Reproduce, without alteration, every line of the data; exclude the images.

Hardware project source files
★ ★ ★ ★ ★ ★ ★

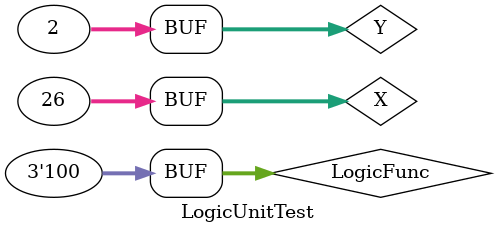
<source format=v>
`timescale 1ns / 1ps


module LogicUnitTest;

	// Inputs
	reg [31:0] X;
	reg [31:0] Y;
	reg [2:0] LogicFunc;

	// Outputs
	wire [31:0] LogicUnitOut;

	// Instantiate the Unit Under Test (UUT)
	LogicUnit uut (
		.X(X), 
		.Y(Y), 
		.LogicFunc(LogicFunc), 
		.LogicUnitOut(LogicUnitOut)
	);

	initial begin
		// Initialize Inputs
		X = 0;
		Y = 0;
		LogicFunc = 0;

		// Wait 100 ns for global reset to finish
		#100;
	end
	
	initial 
		begin
			X = 32'b011010; Y = 32'b00010; LogicFunc = 3'b000;
			#10; X = 32'b011010; Y = 32'b00010; LogicFunc = 3'b001;
			#10; X = 32'b011010; Y = 32'b00010; LogicFunc = 3'b010;
			#10; X = 32'b011010; Y = 32'b00010; LogicFunc = 3'b110;
			#10; X = 32'b011010; Y = 32'b00010; LogicFunc = 3'b100;
		end
      
endmodule


</source>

★ ★ ★ ★ ★ ★ ★

◆ OUTPUT BELOW ◆
<source format=v>
`timescale 1ns / 1ps


module LogicUnitTest;

	// Inputs
	reg [31:0] X;
	reg [31:0] Y;
	reg [2:0] LogicFunc;

	// Outputs
	wire [31:0] LogicUnitOut;

	// Instantiate the Unit Under Test (UUT)
	LogicUnit uut (
		.X(X), 
		.Y(Y), 
		.LogicFunc(LogicFunc), 
		.LogicUnitOut(LogicUnitOut)
	);

	initial begin
		// Initialize Inputs
		X = 0;
		Y = 0;
		LogicFunc = 0;

		// Wait 100 ns for global reset to finish
		#100;
	end
	
	initial 
		begin
			X = 32'b011010; Y = 32'b00010; LogicFunc = 3'b000;
			#10; X = 32'b011010; Y = 32'b00010; LogicFunc = 3'b001;
			#10; X = 32'b011010; Y = 32'b00010; LogicFunc = 3'b010;
			#10; X = 32'b011010; Y = 32'b00010; LogicFunc = 3'b110;
			#10; X = 32'b011010; Y = 32'b00010; LogicFunc = 3'b100;
		end
      
endmodule


</source>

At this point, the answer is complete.